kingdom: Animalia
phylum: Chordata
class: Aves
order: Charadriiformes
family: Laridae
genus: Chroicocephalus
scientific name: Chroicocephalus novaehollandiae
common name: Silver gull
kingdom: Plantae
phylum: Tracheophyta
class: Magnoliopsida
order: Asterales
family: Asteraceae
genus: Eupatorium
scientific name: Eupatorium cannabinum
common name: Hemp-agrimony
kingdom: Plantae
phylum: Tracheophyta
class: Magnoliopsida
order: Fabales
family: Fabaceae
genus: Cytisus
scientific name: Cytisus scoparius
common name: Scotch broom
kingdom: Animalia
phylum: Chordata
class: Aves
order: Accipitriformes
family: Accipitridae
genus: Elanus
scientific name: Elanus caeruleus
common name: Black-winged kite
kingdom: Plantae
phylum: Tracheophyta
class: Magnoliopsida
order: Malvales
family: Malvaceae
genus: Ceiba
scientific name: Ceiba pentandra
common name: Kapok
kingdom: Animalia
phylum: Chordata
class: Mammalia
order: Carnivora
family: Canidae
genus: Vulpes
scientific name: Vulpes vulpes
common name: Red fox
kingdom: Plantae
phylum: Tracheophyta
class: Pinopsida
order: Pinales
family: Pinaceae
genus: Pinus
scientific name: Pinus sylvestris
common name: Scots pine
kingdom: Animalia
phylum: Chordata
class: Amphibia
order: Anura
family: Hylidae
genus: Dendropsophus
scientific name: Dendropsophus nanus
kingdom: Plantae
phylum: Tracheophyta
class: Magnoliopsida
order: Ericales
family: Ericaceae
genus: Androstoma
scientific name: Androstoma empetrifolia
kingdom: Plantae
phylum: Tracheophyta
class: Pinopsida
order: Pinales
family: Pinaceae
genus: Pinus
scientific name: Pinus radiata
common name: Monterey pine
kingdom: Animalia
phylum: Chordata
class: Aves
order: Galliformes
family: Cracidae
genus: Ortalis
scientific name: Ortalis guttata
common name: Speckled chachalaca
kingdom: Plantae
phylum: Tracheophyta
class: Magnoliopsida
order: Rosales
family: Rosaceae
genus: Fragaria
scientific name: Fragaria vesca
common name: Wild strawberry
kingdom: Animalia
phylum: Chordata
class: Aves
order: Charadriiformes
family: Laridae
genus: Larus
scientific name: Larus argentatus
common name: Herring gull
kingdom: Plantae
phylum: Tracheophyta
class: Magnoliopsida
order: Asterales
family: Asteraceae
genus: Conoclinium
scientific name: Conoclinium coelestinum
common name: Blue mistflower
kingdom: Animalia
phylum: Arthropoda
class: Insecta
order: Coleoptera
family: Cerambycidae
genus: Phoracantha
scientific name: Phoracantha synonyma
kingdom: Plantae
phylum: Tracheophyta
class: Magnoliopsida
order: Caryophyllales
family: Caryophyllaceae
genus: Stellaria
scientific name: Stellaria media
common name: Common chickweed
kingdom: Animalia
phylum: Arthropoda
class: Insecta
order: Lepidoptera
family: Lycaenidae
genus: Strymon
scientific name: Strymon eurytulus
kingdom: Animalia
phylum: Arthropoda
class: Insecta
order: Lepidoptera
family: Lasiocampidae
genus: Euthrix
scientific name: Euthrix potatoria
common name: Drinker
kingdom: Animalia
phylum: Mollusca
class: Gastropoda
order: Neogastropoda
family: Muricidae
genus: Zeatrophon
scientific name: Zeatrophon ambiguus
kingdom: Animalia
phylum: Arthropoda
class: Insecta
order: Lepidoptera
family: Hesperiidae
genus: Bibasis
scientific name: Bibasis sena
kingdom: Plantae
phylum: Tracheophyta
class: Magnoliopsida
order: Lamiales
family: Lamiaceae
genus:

= Request =
Please copy the rows above, from the line that contains "scientific name: Androstoma empetrifolia" through the line that contains "genus: Bibasis", including both of those lines.

= Solution below =
scientific name: Androstoma empetrifolia
kingdom: Plantae
phylum: Tracheophyta
class: Pinopsida
order: Pinales
family: Pinaceae
genus: Pinus
scientific name: Pinus radiata
common name: Monterey pine
kingdom: Animalia
phylum: Chordata
class: Aves
order: Galliformes
family: Cracidae
genus: Ortalis
scientific name: Ortalis guttata
common name: Speckled chachalaca
kingdom: Plantae
phylum: Tracheophyta
class: Magnoliopsida
order: Rosales
family: Rosaceae
genus: Fragaria
scientific name: Fragaria vesca
common name: Wild strawberry
kingdom: Animalia
phylum: Chordata
class: Aves
order: Charadriiformes
family: Laridae
genus: Larus
scientific name: Larus argentatus
common name: Herring gull
kingdom: Plantae
phylum: Tracheophyta
class: Magnoliopsida
order: Asterales
family: Asteraceae
genus: Conoclinium
scientific name: Conoclinium coelestinum
common name: Blue mistflower
kingdom: Animalia
phylum: Arthropoda
class: Insecta
order: Coleoptera
family: Cerambycidae
genus: Phoracantha
scientific name: Phoracantha synonyma
kingdom: Plantae
phylum: Tracheophyta
class: Magnoliopsida
order: Caryophyllales
family: Caryophyllaceae
genus: Stellaria
scientific name: Stellaria media
common name: Common chickweed
kingdom: Animalia
phylum: Arthropoda
class: Insecta
order: Lepidoptera
family: Lycaenidae
genus: Strymon
scientific name: Strymon eurytulus
kingdom: Animalia
phylum: Arthropoda
class: Insecta
order: Lepidoptera
family: Lasiocampidae
genus: Euthrix
scientific name: Euthrix potatoria
common name: Drinker
kingdom: Animalia
phylum: Mollusca
class: Gastropoda
order: Neogastropoda
family: Muricidae
genus: Zeatrophon
scientific name: Zeatrophon ambiguus
kingdom: Animalia
phylum: Arthropoda
class: Insecta
order: Lepidoptera
family: Hesperiidae
genus: Bibasis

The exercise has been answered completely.